Whether the city of Vandalia should switch the city treasurer from an elected position to an appointed one can be debated. One factor fueling that debate was the pace at which that action was taken.
It was less than a month ago that the Vandalia City Council’s personnel, finance and insurance committee held its first meeting about possible pay increases for the city officials to be elected next spring – mayor, city clerk, city treasurer and four aldermen.
It was at that June 26 meeting that Alderman Jerry Swarm said that he was still leaning toward a referendum on making the switch in the city treasurer position.
It’s the word still that causes one to wonder when that possibility was initially discussed.
In a letter dated June 27, City Attorney Jack Johnston gave legal advice on making changes to the office of treasurer, noting that the mayor had been in contact with the Illinois Municipal League “and perhaps also with the office of the county clerk concerning a referendum on the matter.
“I have no understanding as to whether the idea of the referendum was because it was a necessary vehicle to accomplish abolition of the office, or because it would be an appropriate way to obtain advice of the city electorate,” that letter states.
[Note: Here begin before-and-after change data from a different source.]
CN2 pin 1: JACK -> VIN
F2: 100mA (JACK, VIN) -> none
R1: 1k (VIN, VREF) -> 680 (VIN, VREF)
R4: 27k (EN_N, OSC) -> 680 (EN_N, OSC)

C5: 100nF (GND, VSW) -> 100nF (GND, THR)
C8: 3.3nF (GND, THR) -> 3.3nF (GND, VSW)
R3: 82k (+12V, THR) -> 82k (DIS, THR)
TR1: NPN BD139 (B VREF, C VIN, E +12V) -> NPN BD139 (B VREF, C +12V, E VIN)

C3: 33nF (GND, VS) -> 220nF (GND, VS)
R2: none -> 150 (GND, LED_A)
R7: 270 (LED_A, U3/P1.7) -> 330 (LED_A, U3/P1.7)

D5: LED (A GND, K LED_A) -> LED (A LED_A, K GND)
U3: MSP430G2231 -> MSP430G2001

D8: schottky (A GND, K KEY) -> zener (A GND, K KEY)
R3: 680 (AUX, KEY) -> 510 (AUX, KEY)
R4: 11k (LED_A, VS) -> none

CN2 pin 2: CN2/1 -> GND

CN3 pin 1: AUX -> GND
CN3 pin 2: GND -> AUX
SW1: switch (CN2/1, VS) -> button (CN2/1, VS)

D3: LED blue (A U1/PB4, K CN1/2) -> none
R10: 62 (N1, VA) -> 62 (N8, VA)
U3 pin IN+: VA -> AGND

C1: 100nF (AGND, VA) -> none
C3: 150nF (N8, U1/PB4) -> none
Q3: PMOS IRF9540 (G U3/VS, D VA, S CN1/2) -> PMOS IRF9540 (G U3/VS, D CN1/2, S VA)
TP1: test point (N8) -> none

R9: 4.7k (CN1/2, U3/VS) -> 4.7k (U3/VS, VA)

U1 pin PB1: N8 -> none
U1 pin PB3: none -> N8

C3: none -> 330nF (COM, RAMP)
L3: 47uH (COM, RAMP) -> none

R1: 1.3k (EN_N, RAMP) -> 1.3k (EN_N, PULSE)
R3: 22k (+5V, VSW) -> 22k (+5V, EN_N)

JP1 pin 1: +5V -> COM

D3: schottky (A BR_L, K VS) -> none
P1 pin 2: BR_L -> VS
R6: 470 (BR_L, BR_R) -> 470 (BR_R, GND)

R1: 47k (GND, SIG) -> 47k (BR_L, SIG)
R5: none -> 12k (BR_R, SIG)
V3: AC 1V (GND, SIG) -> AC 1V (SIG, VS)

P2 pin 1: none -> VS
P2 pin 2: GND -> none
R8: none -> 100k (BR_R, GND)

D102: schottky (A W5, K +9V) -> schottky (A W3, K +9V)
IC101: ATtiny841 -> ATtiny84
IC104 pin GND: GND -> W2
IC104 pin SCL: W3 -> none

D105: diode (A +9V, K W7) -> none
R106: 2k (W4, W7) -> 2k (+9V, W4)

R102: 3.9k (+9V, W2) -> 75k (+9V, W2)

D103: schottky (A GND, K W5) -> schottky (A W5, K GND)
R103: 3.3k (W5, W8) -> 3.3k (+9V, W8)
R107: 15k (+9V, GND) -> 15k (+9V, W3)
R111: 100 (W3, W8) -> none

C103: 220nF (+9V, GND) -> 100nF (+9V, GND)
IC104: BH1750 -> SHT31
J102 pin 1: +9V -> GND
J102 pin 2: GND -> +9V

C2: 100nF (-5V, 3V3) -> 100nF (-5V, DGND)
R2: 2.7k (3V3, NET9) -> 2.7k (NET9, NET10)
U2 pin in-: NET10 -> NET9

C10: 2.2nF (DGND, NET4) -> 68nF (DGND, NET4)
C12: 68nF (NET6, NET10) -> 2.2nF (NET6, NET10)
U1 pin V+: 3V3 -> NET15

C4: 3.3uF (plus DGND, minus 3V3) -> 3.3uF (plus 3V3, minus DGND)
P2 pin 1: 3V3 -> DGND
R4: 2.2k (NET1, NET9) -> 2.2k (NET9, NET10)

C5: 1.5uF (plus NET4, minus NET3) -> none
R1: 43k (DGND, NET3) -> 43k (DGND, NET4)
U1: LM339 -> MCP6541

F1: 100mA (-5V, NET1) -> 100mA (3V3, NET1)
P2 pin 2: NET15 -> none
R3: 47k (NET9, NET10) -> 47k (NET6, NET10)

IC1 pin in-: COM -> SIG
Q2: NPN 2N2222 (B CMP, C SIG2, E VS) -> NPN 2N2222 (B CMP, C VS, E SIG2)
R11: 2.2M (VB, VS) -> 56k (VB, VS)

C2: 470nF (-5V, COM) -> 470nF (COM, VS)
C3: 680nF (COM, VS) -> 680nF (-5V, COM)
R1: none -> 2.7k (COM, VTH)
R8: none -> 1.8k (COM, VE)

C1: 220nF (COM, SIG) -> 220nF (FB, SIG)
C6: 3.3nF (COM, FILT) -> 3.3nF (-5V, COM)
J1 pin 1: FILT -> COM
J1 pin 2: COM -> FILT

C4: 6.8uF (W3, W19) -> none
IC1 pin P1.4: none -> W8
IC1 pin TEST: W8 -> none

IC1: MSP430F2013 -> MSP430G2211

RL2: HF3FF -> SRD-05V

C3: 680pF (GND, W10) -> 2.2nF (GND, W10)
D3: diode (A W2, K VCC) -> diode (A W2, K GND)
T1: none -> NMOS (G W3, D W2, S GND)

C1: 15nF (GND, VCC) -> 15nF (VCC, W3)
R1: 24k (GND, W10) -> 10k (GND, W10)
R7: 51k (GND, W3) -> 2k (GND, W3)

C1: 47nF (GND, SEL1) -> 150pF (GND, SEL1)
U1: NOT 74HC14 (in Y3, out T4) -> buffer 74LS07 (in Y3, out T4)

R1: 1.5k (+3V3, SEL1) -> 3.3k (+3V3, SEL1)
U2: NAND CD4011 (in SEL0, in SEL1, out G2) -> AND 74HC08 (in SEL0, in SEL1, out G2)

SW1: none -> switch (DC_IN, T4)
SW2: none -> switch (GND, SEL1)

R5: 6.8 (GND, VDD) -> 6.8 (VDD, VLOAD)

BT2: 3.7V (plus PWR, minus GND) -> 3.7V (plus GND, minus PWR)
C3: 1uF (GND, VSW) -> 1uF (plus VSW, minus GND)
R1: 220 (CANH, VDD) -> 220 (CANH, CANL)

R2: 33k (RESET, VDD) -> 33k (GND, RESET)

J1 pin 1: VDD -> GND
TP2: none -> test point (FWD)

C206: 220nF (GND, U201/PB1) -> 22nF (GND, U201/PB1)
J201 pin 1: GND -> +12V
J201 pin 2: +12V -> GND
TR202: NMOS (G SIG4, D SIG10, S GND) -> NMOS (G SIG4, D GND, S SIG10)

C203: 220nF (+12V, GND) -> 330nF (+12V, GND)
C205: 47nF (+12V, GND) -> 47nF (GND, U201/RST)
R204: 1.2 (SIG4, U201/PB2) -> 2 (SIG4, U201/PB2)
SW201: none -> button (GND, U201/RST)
As aldermen discussed the possibility of the switch at that June 26 meeting, many said they would like to get considerable public input on the idea. Some even talked of eliciting comments from the public by participating in a local talk show.
Those at the meeting talked about discussing the salaries with the full council at its next meeting, on July 2. The discussion was tabled, however, because the item was not put on the meeting agenda. It was in preparation of that July 2 meeting that aldermen received Johnston’s letter on treasurer position.
Then, on Monday night, an ordinance on making the switch was presented for a council vote, prior to any discussion by the full council.
At some point, the decision was made that the council would vote on the issue, as opposed to holding a referendum.
The council did discuss at its June 18 meeting the possibility of lowering the treasurer’s salary, with some aldermen saying they didn’t feel that it is right that the treasurer’s salary is higher than the mayor’s. But nothing about a referendum or a switch in the way the treasurer is seated was discussed.
Based on past practices of the city, would it be appropriate – if the council did, indeed, want citizens’ input and time to consider the matter – to present the ordinance for discussion and then vote on it at a future meeting?
Swarm said that he had heard about other communities making the same kind of decision. Why not do a survey of other communities, to see why and how it was accomplished, the same way the city did when the leaf-burning issue was discussed several month ago.
We also have to wonder whether, if the current treasurer, Marjorie Blythe, expressed her opposition to the action, would any aldermen have said why they were in favor of the action?
The fact that this matter seemed to be pushed through quickly causes one to wonder what the hurry was, especially in light of comments by aldermen at the June 26 meeting about taking some time to make a decision after getting residents’ input.
This may be the right fiscal decision for the city, if it can schedule the treasurer’s work without paying considerable overtime or paying one or more new part-time employees.
But the fact that this was acted on so quickly after discussions began, after one public meeting on the issue, one is left to wonder if, and how, this was all studied and how all city officials, except the current treasurer, came to believe this was the right decision.